Production, Dev and Staging environments are dynamic. Application behavior shifts overnight, usage patterns spike without warning, and what worked yesterday may lead to performance issues or waste today.
In theory, recommendations help. In practice, they create overhead and are not sustainable.
Teams end up in a slow, tedious loop: reviewing suggestions, coordinating with service owners, and manually making changes.
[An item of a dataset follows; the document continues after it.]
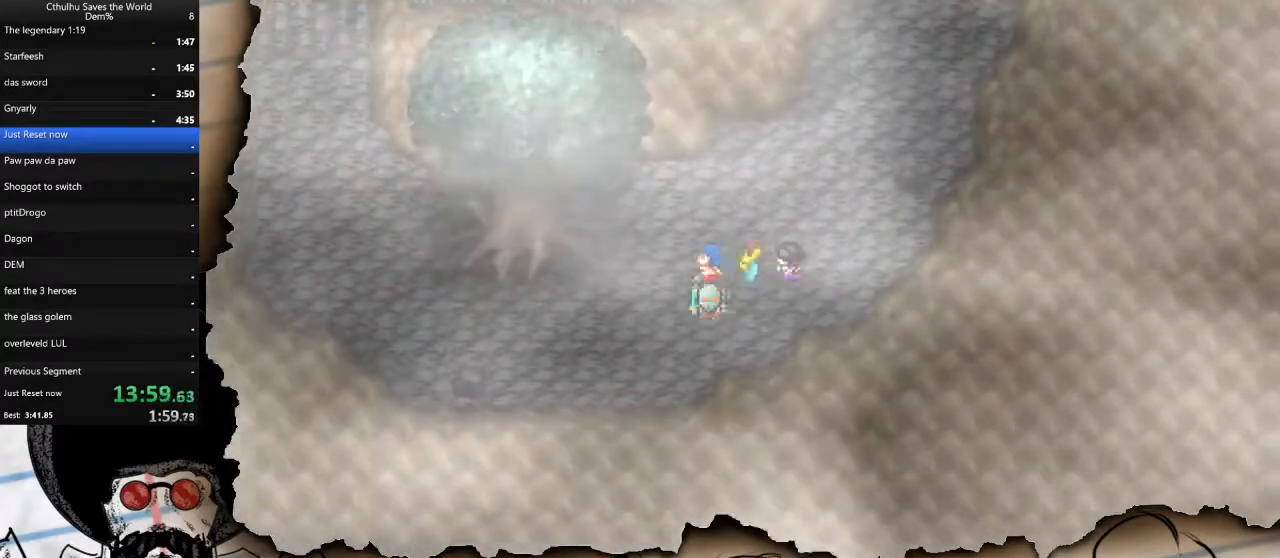
{"buttons": ["DPAD_LEFT"], "left_stick": "center", "right_stick": "center", "events": []}
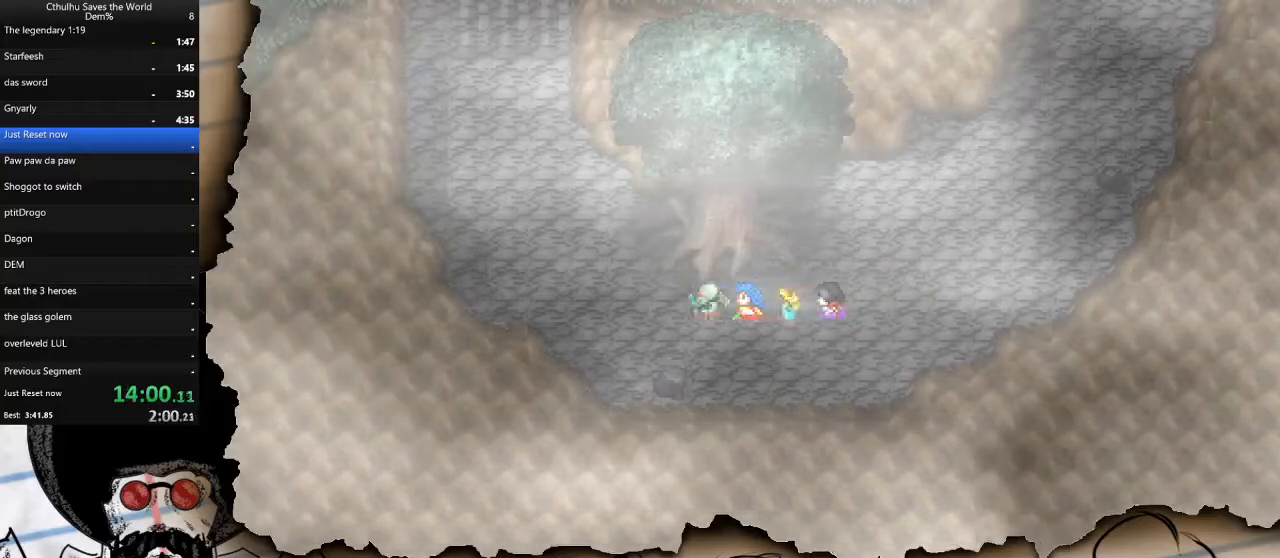
{"buttons": ["DPAD_UP"], "left_stick": "center", "right_stick": "center", "events": [[400, "DPAD_UP", "down"], [433, "DPAD_LEFT", "up"]]}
Platform engineers turn into messengers, chasing developers to make infrastructure decisions they never wanted to own.
Manual optimization doesn’t scale, but it also goes against the core principle of DevOps: automate to reduce human error.
Enter ScaleOps
Real optimization requires two things working in sync:
- Node-level autoscaling that provisions and deprovisions infrastructure.
- Pod-level automation to optimize how workloads utilize it.
ScaleOps automatically optimizes pod resource requests in real time: CPU, memory, usage spikes, and historical trends included. It automatically applies the right scaling strategy for each workload.
This is the missing piece in Kubernetes optimization: real-time, context-aware automation that continuously adjusts resource requests based on actual usage patterns and application behavior.
ScaleOps doesn’t replace your autoscaler. It adds another dimension to your scaling strategy. And the best part? it works uniformly across all clouds, ensuring the same workload behaves the same way, wherever it runs. ScaleOps ensures your workloads get the resources they need at the right time—no alerts, no approvals, no config edits. Just real-time optimization that adapts to how your applications behave.
Node-level and workload-level automation are two sides of the same coin. Together, they form a closed-loop system that continuously tunes itself.
Real-time Automation, Designed for Production
In production, autoscaling decisions can’t be static or misaligned. Every workload is unique and every production environment has its own complexity and challenges (with very little room for error). Autoscaling decisions must consider:
- Real application behavior and workload type
- Availability and operational constraints like PDBs, Safe-to-Evict annotations, and noisy neighbors
- Compatibility with HPA, KEDA objects, and GitOps tools like ArgoCD or Flux
And these constraints don’t just vary between clouds, they vary between teams, clusters, and workloads.
That’s why ScaleOps was designed for production from day one. It’s fully self-hosted, runs anywhere Kubernetes runs, including air-gapped or regulated environments, and adapts to real-world conditions.
ScaleOps respects your policies. We tune your resources in real time. And we do it all without breaking things in production.